Not that it stopped the Museum of London from wanting to get their (gloved) hands on a few samples.
“A fatberg has long been on the Museum of London wishlist. We want to reflect the highs and lows of city living,” said curator Vyki Sparkes.
Fatbergs are “gross, but strangely compelling,” she added.
The Mona Lisa it is not.
But the new Fatberg! exhibition in central London is nonetheless drawing attention for its own special reasons. The latest attraction at the Museum of London is rocklike, repugnant and revolting. It also has tiny bugs living on it.
Chunks from the 130-tonne fatberg found in London’s aging sewer system went on display, retelling the story of how sewer workers tackled a massive blob of waste – using jet hoses, pickaxes, spades and shovels.
They are also a major problem in the British capital, which has a Victorian sewer system that has struggled to cope as the city’s population has increased. The British utility company Thames Water spends about 1 million pounds ($1.91 million) a month fighting the fatbergs that are lurking in the pipes and tunnels beneath the people’s feet, many located in areas of London with restaurants that pour cooking oil down the drain.
If fatbergs aren’t removed, they can cause sewer overflows.
It’s not just a London problem, of course, but it may be the first city to encase samples of sewage in perspex viewing boxes and then invite people round to check it out.
Sparkes says that part of the reason fatbergs have captured the public imagination is down to the name, for which we can thank London sewer workers. They coined the term “fatberg,” which entered the Oxford English Dictionary in 2015.
“People can really visualise that it’s like a giant iceberg but made of fat,” Sparkes said.
It’s not all doom and gloom.

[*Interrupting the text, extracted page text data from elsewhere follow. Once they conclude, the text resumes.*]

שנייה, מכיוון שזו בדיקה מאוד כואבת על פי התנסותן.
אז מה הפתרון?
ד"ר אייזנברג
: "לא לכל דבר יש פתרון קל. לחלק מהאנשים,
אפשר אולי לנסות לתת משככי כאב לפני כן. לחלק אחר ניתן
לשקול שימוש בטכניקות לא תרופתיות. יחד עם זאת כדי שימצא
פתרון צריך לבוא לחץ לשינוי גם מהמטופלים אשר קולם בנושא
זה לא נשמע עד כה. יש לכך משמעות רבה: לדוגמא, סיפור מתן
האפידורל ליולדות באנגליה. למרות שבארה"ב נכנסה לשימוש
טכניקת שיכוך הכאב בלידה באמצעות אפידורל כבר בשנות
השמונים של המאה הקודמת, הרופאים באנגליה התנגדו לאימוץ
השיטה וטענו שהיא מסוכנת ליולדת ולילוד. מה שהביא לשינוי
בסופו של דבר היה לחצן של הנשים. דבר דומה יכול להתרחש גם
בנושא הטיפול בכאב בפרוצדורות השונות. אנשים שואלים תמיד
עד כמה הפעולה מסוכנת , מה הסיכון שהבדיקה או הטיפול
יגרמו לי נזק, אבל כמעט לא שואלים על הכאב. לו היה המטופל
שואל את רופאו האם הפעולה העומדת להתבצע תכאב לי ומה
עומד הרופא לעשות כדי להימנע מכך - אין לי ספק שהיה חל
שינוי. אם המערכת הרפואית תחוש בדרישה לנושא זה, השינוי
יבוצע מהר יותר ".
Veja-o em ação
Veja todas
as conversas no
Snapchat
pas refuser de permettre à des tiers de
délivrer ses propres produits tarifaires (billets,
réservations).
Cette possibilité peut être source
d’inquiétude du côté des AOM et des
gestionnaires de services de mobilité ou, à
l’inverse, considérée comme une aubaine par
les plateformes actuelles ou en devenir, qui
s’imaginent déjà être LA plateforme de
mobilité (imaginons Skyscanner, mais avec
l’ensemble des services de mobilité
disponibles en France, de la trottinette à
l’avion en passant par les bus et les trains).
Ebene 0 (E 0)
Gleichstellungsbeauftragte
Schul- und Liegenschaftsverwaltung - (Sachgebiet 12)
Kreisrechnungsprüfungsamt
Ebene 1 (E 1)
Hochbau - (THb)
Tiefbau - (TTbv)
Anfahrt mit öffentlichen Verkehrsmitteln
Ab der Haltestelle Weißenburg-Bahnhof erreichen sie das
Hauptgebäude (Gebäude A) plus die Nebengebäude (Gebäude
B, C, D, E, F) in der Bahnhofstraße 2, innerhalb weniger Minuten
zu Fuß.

The display reveals that some of the fatberg was converted into biodiesel that helps to run London buses.
The samples on display, which were air-dried, look like clumps of moonscape or a small asteroid. But lean in and you’ll see a tiny piece of a Double Decker chocolate bar wrapper poking out of one grayish blob. Lean in even closer and you’ll see the small flies that hatched when the samples were in quarantine.
“You can see flies walking along and crawling – it’s like it has its own pets,” said Sparkes, who added that “this is almost like a live experiment.” She says she doesn’t know what the exhibition will look like at the end of its run in July. “It’s attracting flies, it’s changing. It definitely looks a lot different from when we got it a few months ago. The sample that air dried faster has crumbled into parts.
Thames Water, the utility company, says it hopes the display will spark a larger conversation about what gets flushed down the drain – particularly things that cause headaches like wet wipes, condoms and sanitary pads.
“We’d like people to realise what they are flushing down the toilet, or pouring down the sink can have an effect. Just because it’s out of sight doesn’t mean it’s gone forever,” said Lee Irving, a Thames Water spokesman.
“We are down in the sewers tackling fatbergs every single day,” he said.